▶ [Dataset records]
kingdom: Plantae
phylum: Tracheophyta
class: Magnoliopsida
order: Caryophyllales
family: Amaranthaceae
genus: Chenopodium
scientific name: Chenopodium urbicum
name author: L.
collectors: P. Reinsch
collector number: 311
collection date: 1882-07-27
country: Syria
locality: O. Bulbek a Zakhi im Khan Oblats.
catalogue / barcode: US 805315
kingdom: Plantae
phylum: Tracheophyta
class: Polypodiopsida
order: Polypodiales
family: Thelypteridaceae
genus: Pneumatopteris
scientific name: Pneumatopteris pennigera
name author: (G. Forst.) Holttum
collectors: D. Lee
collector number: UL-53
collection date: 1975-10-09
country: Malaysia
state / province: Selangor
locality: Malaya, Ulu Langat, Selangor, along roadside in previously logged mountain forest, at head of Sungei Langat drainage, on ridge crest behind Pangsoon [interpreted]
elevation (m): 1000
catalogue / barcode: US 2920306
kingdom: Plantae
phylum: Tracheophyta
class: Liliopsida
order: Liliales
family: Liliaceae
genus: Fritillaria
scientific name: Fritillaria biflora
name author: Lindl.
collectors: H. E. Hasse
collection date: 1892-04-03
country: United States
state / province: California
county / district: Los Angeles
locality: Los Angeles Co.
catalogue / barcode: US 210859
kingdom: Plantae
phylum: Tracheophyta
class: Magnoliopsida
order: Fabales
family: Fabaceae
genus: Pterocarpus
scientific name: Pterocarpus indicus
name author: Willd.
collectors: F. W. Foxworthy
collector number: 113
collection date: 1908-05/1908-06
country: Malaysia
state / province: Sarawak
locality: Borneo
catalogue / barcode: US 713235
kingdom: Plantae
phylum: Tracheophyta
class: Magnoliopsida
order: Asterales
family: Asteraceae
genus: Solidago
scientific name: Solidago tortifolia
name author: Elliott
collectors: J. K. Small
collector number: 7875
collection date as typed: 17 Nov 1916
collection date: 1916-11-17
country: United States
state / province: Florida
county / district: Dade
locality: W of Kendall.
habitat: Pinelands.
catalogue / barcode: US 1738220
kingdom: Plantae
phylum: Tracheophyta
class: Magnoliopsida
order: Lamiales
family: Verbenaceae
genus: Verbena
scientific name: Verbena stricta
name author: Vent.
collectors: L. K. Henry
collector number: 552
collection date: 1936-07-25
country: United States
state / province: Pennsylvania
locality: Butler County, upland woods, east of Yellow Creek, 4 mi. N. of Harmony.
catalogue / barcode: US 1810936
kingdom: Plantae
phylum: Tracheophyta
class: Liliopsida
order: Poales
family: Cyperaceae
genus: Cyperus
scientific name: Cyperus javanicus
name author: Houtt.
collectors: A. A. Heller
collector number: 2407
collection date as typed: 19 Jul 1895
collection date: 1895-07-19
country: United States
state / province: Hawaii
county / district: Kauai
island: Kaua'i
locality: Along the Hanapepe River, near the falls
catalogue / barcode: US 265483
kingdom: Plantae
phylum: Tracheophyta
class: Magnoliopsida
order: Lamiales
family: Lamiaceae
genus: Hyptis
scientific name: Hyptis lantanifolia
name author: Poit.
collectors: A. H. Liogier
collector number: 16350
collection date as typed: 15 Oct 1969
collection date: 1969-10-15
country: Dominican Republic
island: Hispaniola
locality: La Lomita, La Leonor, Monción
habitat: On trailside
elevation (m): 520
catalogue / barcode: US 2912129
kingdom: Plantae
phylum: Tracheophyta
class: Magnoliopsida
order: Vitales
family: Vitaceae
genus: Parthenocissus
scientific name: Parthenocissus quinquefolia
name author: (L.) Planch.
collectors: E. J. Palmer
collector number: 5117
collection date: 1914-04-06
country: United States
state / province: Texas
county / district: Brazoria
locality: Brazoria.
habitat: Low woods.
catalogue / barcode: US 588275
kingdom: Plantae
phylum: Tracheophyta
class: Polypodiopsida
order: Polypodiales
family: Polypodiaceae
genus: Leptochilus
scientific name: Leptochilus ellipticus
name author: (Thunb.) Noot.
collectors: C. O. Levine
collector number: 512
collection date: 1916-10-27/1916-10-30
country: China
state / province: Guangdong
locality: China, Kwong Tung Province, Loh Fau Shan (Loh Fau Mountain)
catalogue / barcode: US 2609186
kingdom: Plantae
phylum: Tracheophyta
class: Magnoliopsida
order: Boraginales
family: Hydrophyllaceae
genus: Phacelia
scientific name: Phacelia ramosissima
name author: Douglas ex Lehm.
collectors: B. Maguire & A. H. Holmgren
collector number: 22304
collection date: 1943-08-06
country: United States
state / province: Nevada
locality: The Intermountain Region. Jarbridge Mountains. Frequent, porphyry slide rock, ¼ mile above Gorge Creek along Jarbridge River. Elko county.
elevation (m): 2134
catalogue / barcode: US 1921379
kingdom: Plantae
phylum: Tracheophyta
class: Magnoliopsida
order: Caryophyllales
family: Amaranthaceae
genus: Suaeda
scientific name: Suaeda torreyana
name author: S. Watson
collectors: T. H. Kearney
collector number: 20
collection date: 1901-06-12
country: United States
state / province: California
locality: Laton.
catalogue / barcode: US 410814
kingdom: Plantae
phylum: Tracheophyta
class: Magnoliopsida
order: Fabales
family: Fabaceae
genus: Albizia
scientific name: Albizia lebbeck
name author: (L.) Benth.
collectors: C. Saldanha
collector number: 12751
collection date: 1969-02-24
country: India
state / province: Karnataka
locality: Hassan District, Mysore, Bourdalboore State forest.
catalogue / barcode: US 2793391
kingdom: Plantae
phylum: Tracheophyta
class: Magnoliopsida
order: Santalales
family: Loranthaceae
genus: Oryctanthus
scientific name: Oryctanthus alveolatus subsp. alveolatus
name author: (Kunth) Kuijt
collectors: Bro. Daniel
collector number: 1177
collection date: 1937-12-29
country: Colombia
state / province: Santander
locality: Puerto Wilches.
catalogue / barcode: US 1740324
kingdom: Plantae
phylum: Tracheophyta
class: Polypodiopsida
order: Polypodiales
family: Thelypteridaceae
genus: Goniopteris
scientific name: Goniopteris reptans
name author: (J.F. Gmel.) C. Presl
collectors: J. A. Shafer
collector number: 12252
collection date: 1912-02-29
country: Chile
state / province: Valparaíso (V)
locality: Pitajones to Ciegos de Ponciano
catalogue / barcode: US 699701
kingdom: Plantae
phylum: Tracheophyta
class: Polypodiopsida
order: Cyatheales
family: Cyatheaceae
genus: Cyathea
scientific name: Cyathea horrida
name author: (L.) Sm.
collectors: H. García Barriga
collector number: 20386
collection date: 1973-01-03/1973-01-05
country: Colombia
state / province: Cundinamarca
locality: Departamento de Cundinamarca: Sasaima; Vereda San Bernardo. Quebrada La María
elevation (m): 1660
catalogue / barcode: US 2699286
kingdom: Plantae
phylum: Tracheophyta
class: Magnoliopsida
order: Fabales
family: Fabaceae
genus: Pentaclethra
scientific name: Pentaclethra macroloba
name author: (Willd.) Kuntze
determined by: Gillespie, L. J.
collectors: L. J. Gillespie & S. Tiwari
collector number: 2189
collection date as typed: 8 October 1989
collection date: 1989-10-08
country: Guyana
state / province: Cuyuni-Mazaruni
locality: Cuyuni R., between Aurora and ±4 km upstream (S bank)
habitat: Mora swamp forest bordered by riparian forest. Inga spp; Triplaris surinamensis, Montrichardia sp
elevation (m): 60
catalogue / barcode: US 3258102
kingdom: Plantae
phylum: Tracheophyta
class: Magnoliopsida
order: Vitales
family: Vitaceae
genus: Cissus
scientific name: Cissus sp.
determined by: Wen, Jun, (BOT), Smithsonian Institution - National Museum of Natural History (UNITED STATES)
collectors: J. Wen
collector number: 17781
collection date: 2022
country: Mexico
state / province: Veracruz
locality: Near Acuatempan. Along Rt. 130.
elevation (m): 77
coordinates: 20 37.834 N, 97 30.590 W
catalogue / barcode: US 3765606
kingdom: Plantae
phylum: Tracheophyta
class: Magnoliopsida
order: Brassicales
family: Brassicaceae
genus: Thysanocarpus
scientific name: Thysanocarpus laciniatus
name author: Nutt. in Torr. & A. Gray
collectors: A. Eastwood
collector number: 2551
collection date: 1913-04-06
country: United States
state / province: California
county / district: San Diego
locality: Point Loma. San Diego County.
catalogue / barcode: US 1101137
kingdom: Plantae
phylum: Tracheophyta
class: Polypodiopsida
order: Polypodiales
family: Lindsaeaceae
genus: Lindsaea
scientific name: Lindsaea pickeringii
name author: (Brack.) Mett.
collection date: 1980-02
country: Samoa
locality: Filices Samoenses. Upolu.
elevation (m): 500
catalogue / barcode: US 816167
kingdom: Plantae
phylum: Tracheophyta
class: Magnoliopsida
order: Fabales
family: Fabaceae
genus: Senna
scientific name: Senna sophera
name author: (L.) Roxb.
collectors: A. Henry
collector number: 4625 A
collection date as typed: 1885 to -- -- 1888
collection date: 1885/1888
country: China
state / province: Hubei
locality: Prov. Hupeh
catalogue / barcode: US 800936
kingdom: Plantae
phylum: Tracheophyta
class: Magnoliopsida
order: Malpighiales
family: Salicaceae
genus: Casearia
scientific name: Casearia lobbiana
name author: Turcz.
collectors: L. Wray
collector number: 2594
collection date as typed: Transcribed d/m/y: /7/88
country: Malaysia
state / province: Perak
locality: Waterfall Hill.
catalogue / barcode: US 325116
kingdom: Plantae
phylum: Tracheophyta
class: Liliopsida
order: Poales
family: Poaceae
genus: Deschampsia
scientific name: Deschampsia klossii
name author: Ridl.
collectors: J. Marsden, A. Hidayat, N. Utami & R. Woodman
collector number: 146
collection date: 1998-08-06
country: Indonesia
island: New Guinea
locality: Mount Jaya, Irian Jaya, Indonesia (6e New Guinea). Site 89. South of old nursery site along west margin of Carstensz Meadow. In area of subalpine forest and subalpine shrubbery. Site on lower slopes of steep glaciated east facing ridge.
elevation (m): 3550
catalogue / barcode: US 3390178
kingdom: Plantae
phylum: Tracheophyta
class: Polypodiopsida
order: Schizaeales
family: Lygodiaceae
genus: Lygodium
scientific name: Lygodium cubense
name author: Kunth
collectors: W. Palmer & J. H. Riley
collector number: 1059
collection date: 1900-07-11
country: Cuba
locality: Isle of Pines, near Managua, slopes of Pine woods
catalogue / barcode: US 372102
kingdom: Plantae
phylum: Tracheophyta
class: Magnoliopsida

▶ [To be done]
Reproduce everything in the listing from the line containing "state / province: Cundinamarca" down to the line containing "family: Brassicaceae", with both of those lines included.

▶ [Answer for this exercise]
state / province: Cundinamarca
locality: Departamento de Cundinamarca: Sasaima; Vereda San Bernardo. Quebrada La María
elevation (m): 1660
catalogue / barcode: US 2699286
kingdom: Plantae
phylum: Tracheophyta
class: Magnoliopsida
order: Fabales
family: Fabaceae
genus: Pentaclethra
scientific name: Pentaclethra macroloba
name author: (Willd.) Kuntze
determined by: Gillespie, L. J.
collectors: L. J. Gillespie & S. Tiwari
collector number: 2189
collection date as typed: 8 October 1989
collection date: 1989-10-08
country: Guyana
state / province: Cuyuni-Mazaruni
locality: Cuyuni R., between Aurora and ±4 km upstream (S bank)
habitat: Mora swamp forest bordered by riparian forest. Inga spp; Triplaris surinamensis, Montrichardia sp
elevation (m): 60
catalogue / barcode: US 3258102
kingdom: Plantae
phylum: Tracheophyta
class: Magnoliopsida
order: Vitales
family: Vitaceae
genus: Cissus
scientific name: Cissus sp.
determined by: Wen, Jun, (BOT), Smithsonian Institution - National Museum of Natural History (UNITED STATES)
collectors: J. Wen
collector number: 17781
collection date: 2022
country: Mexico
state / province: Veracruz
locality: Near Acuatempan. Along Rt. 130.
elevation (m): 77
coordinates: 20 37.834 N, 97 30.590 W
catalogue / barcode: US 3765606
kingdom: Plantae
phylum: Tracheophyta
class: Magnoliopsida
order: Brassicales
family: Brassicaceae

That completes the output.